*** Opening of Information given ***
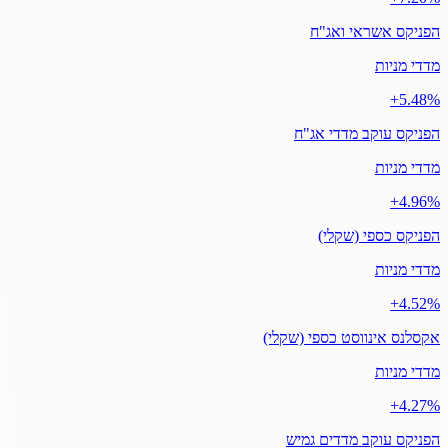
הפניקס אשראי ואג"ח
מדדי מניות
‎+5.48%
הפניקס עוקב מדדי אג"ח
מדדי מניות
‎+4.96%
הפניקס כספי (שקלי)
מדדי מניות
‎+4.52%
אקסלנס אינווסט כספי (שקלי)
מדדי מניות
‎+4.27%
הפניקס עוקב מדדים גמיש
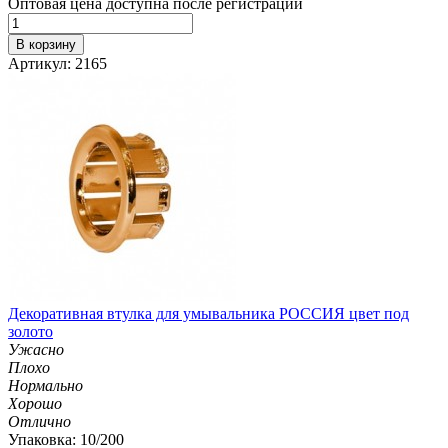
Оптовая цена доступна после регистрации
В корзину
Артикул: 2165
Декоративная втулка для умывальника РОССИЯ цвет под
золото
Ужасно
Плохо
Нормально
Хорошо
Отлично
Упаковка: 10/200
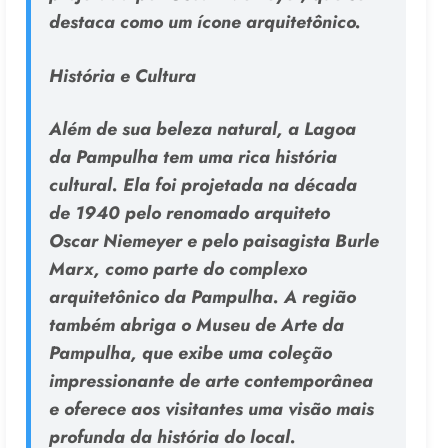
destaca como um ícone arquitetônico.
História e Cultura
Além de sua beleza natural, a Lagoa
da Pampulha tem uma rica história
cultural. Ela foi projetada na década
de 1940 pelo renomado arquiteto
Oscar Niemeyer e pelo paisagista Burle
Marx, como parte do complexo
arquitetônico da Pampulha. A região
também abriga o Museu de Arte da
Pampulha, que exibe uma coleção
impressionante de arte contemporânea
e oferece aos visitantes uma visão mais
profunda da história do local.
*** Close of Information given ***
*** Opening of Information given ***
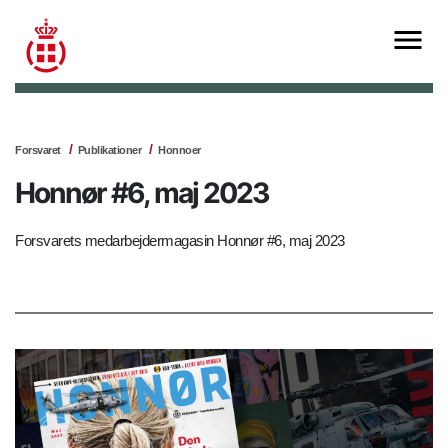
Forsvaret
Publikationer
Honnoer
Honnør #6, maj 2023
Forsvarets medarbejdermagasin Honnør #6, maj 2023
*** Close of Information given ***
*** Opening of Information given ***
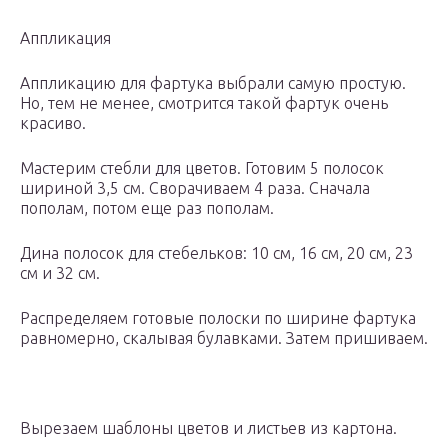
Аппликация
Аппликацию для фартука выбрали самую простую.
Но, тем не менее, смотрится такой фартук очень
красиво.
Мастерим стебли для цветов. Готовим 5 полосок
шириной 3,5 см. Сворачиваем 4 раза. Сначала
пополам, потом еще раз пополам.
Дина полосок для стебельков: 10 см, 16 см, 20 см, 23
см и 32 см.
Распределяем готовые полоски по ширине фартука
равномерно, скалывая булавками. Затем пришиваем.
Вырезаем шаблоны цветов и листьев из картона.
*** Close of Information given ***
- Problem details: Could you repeat exactly the lines above from the line with "Дина полосок для" up to and including the line with "Вырезаем шаблоны цветов и листьев из картона.", and only those?

- Response to the exercise:
Дина полосок для стебельков: 10 см, 16 см, 20 см, 23
см и 32 см.
Распределяем готовые полоски по ширине фартука
равномерно, скалывая булавками. Затем пришиваем.
Вырезаем шаблоны цветов и листьев из картона.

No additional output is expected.